This interview was really exhausting. It was so hard to keep on track, to not just say whatever came to mind like I usually do! There are so many things I had to leave unsaid, just because I had a very limited time on screen and most of what I was supposed to say was already written anyway.
Drawing a deep breath, I absentmindedly light up the first cigarette of the day and let my mind wander back in time. Funny how things had gone so fast, and yet it seemed like ages ago when I first met Abby and Pierre.
The book wasn’t popular yet, it was just this little unknown thing in a language not that many people spoke. It didn’t have that many followers, and I didn’t expect any more. Yet when I showed it to my therapist and she, in turn, showed it to her other patients, they took an interest in it. Pierre called out to me first, saying he had loved it and was currently working on a script to turn it into a movie. He kindly asked if it bothered me and if I would allow him to present it to a contest. Of course I had to agree, since I felt that this story wasn’t really mine anyways. It was something to share, not something to jealously keep for myself.

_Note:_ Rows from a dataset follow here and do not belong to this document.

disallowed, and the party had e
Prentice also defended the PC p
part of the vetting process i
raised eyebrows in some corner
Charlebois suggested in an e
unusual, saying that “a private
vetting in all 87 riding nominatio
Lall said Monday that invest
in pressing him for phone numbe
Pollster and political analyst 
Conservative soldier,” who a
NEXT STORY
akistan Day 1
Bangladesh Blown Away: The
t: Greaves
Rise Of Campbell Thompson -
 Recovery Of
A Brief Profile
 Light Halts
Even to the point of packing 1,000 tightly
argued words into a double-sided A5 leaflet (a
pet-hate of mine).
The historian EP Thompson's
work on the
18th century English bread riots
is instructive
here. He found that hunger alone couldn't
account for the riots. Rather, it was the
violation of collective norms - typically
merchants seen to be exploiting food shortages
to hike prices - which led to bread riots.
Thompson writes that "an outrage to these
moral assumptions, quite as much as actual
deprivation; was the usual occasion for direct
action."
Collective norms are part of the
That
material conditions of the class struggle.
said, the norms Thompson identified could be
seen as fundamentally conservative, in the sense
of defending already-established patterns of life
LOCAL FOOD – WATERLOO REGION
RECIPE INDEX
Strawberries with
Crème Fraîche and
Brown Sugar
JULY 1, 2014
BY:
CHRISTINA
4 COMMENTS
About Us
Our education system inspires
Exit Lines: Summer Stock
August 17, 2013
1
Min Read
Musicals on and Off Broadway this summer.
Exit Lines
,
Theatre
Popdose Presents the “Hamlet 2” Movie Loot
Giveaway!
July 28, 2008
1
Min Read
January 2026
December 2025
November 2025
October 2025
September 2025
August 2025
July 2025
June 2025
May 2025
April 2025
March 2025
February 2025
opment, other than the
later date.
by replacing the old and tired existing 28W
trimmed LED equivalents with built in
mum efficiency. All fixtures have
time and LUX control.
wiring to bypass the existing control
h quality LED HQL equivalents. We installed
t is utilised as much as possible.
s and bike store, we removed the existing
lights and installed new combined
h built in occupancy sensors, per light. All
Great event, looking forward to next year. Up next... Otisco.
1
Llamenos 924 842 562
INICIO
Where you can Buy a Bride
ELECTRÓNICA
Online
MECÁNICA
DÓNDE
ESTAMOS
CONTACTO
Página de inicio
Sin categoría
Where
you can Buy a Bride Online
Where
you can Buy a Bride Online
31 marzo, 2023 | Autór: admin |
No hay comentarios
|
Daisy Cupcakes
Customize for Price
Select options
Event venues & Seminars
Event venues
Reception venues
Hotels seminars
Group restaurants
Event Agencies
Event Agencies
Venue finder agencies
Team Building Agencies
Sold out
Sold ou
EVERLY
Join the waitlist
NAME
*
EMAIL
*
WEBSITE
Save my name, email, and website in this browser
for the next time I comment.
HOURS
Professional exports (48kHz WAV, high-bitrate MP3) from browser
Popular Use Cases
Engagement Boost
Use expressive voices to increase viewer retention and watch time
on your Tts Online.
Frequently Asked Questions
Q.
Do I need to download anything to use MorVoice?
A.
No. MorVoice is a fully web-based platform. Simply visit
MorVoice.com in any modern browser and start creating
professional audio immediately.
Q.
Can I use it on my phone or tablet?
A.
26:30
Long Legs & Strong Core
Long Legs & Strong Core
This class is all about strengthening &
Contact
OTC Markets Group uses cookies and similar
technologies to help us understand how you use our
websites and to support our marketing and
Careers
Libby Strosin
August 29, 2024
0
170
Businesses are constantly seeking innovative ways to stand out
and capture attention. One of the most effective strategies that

A couple of weeks later I got a new friends request on Discord : it was Abby, and she asked me if I would mind her trying to play the main character if she found a way to turn the book into a film. I gave her Pierre’s contact info, and thought no more about it. I really didn’t think it would work. I underestimated their stubbornness.
I was working on my translation when I received a call from them. Not knowing what excuse I could make to refuse it, and since I hadn’t really had an opportunity to talk to anybody for a while, I answered.
“Hey! It’s Abby, remember me? Pierre’s with me too! We wanted to thank you for your authorisation to work on a script, and for giving me his contact infos. We need your authorisation again, to put the plan we made to action and gather a crew and all so we can start filming…”
Wait a minute. Filming? Like, for real? These guys were serious about this whole “turn your little thing into a bigger thing” thing? At that exact moment, be it from shock, panic attack, or the fact that I hadn’t eaten anything for two days, I collapsed. My head was spinning and I felt all of my energy leave my body. This was too much. And just like the main character of my book, when it’s too much, I tend to faint...
I have no idea how long I was out, but when I came to they were about to call an ambulance to take me to the hospital. I wanted to avoid that as much as possible: I never liked hospitals. I used to be hospitalised almost once a year when I was younger for different reasons, almost died once or twice, and I never could stand the smell. I don’t mind the food that’s so bad it would make a chef puke, nor the lack of intimacy when doctors and nurses come in your room whenever they want, not even the beds that are so uncomfortable, but I hate the smell of hospitals. It makes me shiver just to think of it. And I digress again.
After spending a good 10 minutes convincing my new friends that I was fine, and that these things happen every once in a while, and no, I’m not sick, I just need a bowl of instant noodles and a glass of iced tea, they finally ended the call. I had given my go to their idea, and they had work to do. Besides, I had the feeling that I would have even less time than planned to finish the translation, since they would definitely try to include me in their wicked plans.